### Problem description:
Up to and including the line with "fruit bowl: present", repeat every line of the listing exactly, beginning at the first.

### Recorded information:
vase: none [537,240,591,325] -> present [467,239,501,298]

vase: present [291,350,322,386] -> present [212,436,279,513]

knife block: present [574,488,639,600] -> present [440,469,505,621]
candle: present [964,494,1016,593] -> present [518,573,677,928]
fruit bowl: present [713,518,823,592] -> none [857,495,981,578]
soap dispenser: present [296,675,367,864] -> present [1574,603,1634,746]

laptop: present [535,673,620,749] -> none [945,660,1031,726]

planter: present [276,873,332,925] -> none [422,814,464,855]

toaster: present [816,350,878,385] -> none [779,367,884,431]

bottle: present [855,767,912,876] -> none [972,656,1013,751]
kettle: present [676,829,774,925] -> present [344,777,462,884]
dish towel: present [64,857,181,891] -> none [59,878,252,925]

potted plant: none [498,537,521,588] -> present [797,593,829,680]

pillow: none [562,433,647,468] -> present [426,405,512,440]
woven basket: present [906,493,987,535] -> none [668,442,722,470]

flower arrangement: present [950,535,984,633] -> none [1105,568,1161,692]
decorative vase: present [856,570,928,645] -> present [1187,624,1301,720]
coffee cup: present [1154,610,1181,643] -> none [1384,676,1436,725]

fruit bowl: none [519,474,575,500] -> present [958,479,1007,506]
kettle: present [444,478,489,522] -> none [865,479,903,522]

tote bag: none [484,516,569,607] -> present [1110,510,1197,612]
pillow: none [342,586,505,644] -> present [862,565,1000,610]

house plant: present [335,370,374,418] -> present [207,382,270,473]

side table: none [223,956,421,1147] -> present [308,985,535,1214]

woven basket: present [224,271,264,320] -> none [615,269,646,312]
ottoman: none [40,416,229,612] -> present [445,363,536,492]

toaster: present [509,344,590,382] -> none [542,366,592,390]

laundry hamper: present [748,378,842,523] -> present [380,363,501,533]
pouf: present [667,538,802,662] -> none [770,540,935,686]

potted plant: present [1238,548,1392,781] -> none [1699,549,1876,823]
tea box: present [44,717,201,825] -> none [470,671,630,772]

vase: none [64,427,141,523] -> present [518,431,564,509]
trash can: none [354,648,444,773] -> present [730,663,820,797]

### Response:
vase: none [537,240,591,325] -> present [467,239,501,298]

vase: present [291,350,322,386] -> present [212,436,279,513]

knife block: present [574,488,639,600] -> present [440,469,505,621]
candle: present [964,494,1016,593] -> present [518,573,677,928]
fruit bowl: present [713,518,823,592] -> none [857,495,981,578]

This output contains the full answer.